• **YOUR TASK**: In the records below, find the line containing "Page size: 2001x1125." and restate it and all lines after it exactly, through the last line.

(Items listed in a dataset)
—————

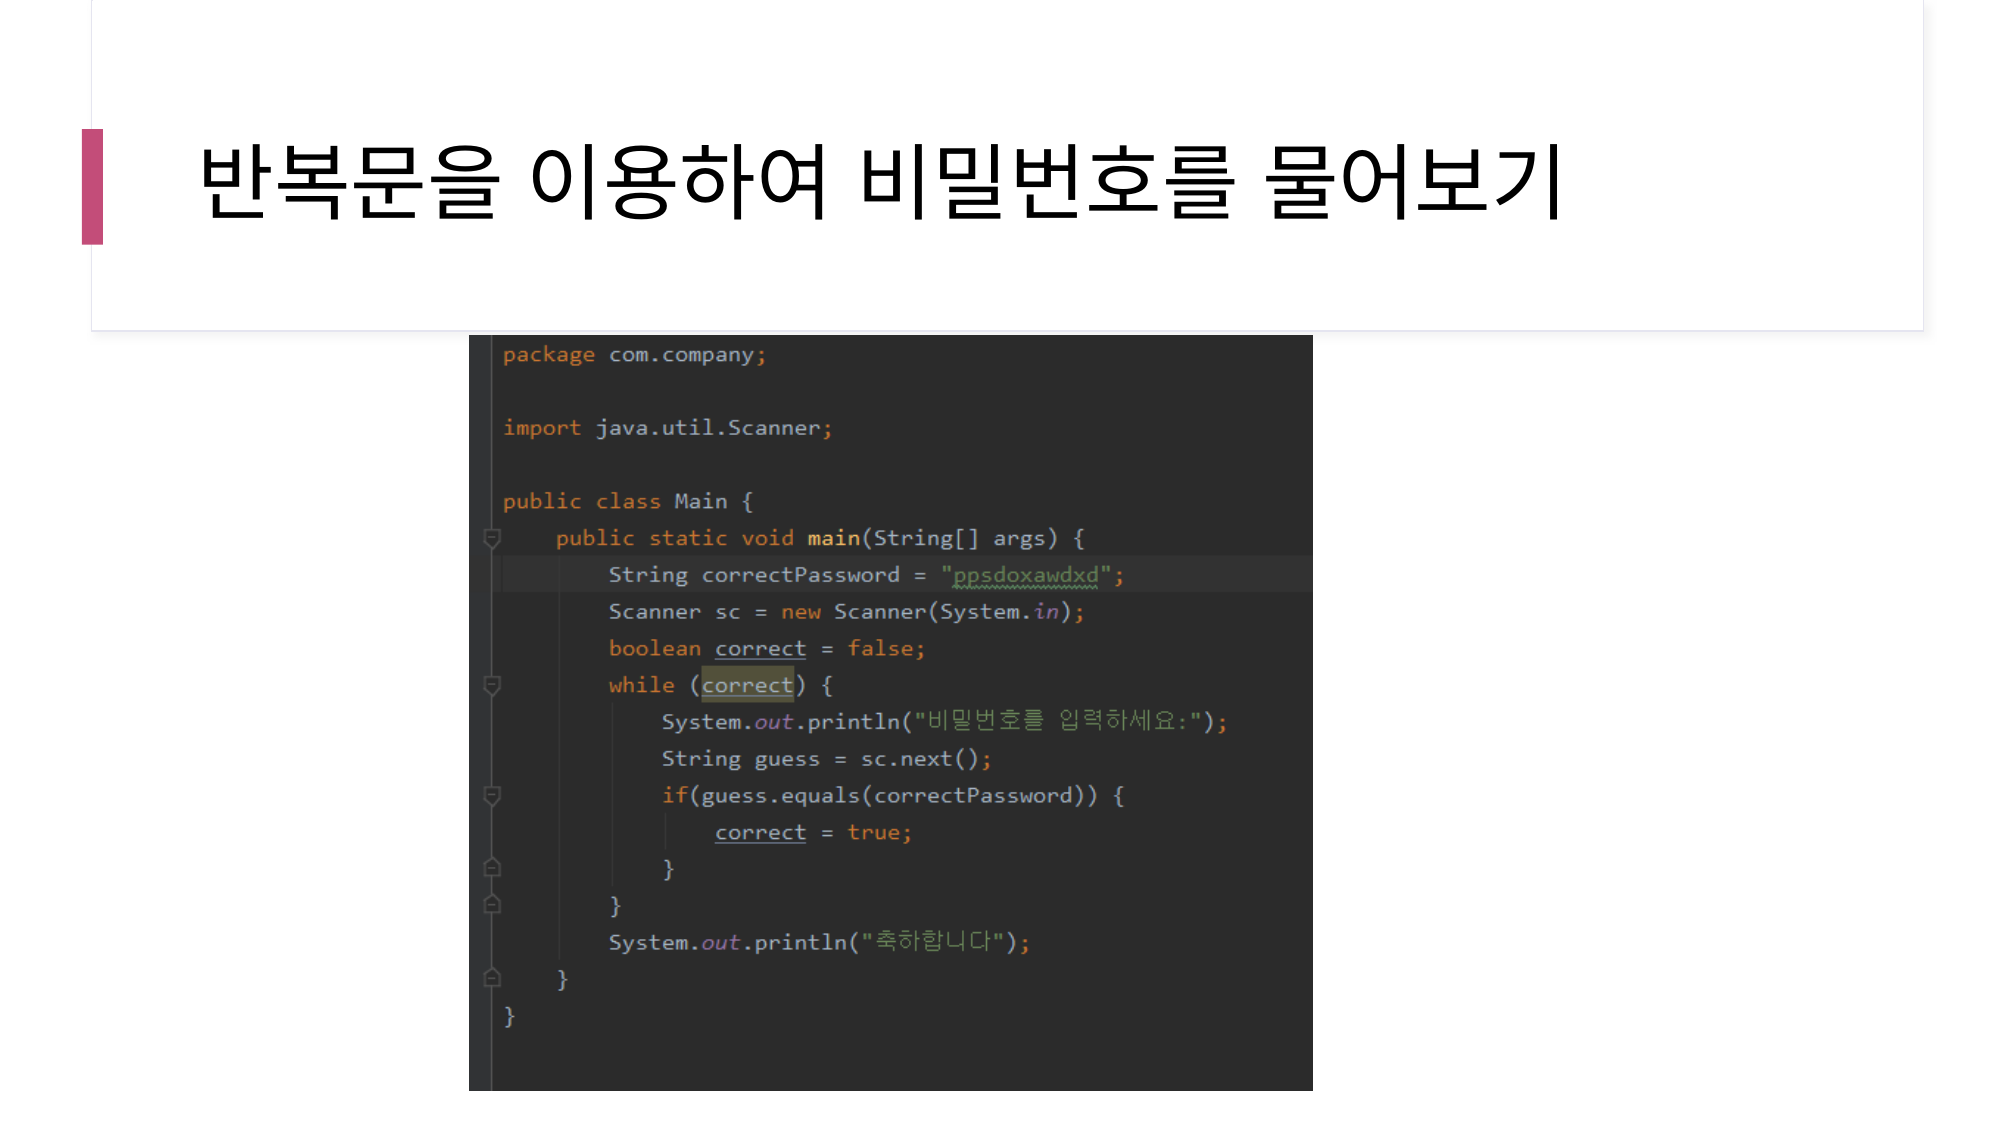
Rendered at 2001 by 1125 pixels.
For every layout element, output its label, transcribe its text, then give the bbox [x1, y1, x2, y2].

title 반복문을 이용하여 비밀번호를 물어보기 [183, 90, 1851, 284]
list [469, 335, 1313, 1092]
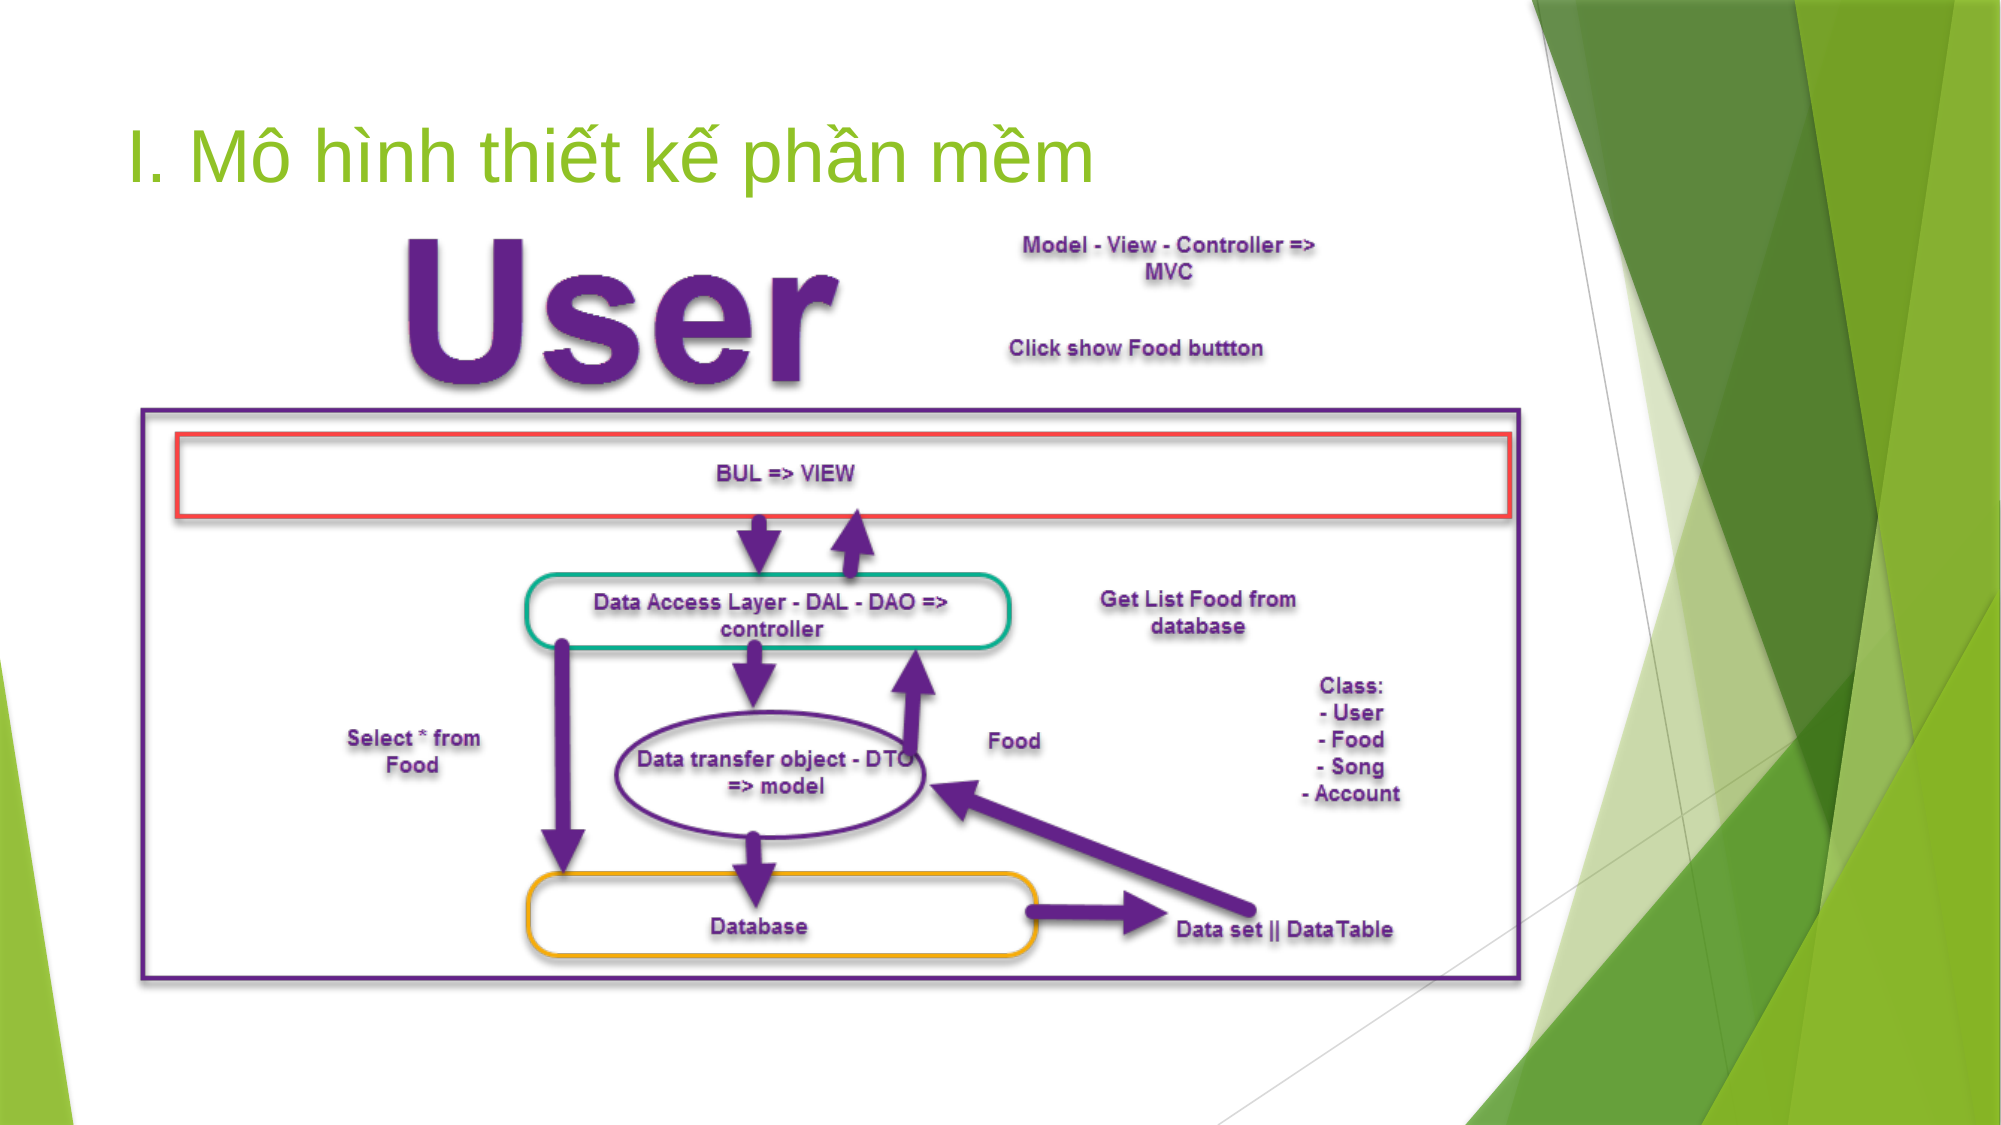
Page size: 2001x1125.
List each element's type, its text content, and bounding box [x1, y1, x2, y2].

—————

• **RESPONSE**:
Page size: 2001x1125.
List each element's type, its text content, and bounding box [x1, y1, x2, y2].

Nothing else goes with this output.